**Saved data entries:**
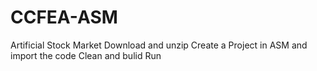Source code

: # CCFEA-ASM
Artificial Stock Market 
Download and unzip
Create a Project in ASM and import the code
Clean and bulid
Run
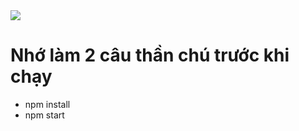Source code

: <img src="https://scontent.fsgn5-6.fna.fbcdn.net/v/t39.30808-6/293962367_3294386664177944_136797138260013592_n.jpg?_nc_cat=108&ccb=1-7&_nc_sid=09cbfe&_nc_ohc=fjzPM7o5B-oAX-jOzV6&tn=PCQ8_s3GwWv0NfrO&_nc_ht=scontent.fsgn5-6.fna&oh=00_AT90qx4uOpDgkD1OavGHO2zdy14EglydS6fA5wB3m9fK2Q&oe=62EF9B63" />
<h1>Nhớ làm 2 câu thần chú trước khi chạy</h1>
<ul>
  <li>npm install</li>
  <li>npm start</li>
</ul>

**EXERCISE OBJECTIVE:**
Retype the data in full. Images do not go in the copy.

**RESULT:**
Source code

: # CCFEA-ASM
Artificial Stock Market 
Download and unzip
Create a Project in ASM and import the code
Clean and bulid
Run
Source code

: <img src="https://scontent.fsgn5-6.fna.fbcdn.net/v/t39.30808-6/293962367_3294386664177944_136797138260013592_n.jpg?_nc_cat=108&ccb=1-7&_nc_sid=09cbfe&_nc_ohc=fjzPM7o5B-oAX-jOzV6&tn=PCQ8_s3GwWv0NfrO&_nc_ht=scontent.fsgn5-6.fna&oh=00_AT90qx4uOpDgkD1OavGHO2zdy14EglydS6fA5wB3m9fK2Q&oe=62EF9B63" />
<h1>Nhớ làm 2 câu thần chú trước khi chạy</h1>
<ul>
  <li>npm install</li>
  <li>npm start</li>
</ul>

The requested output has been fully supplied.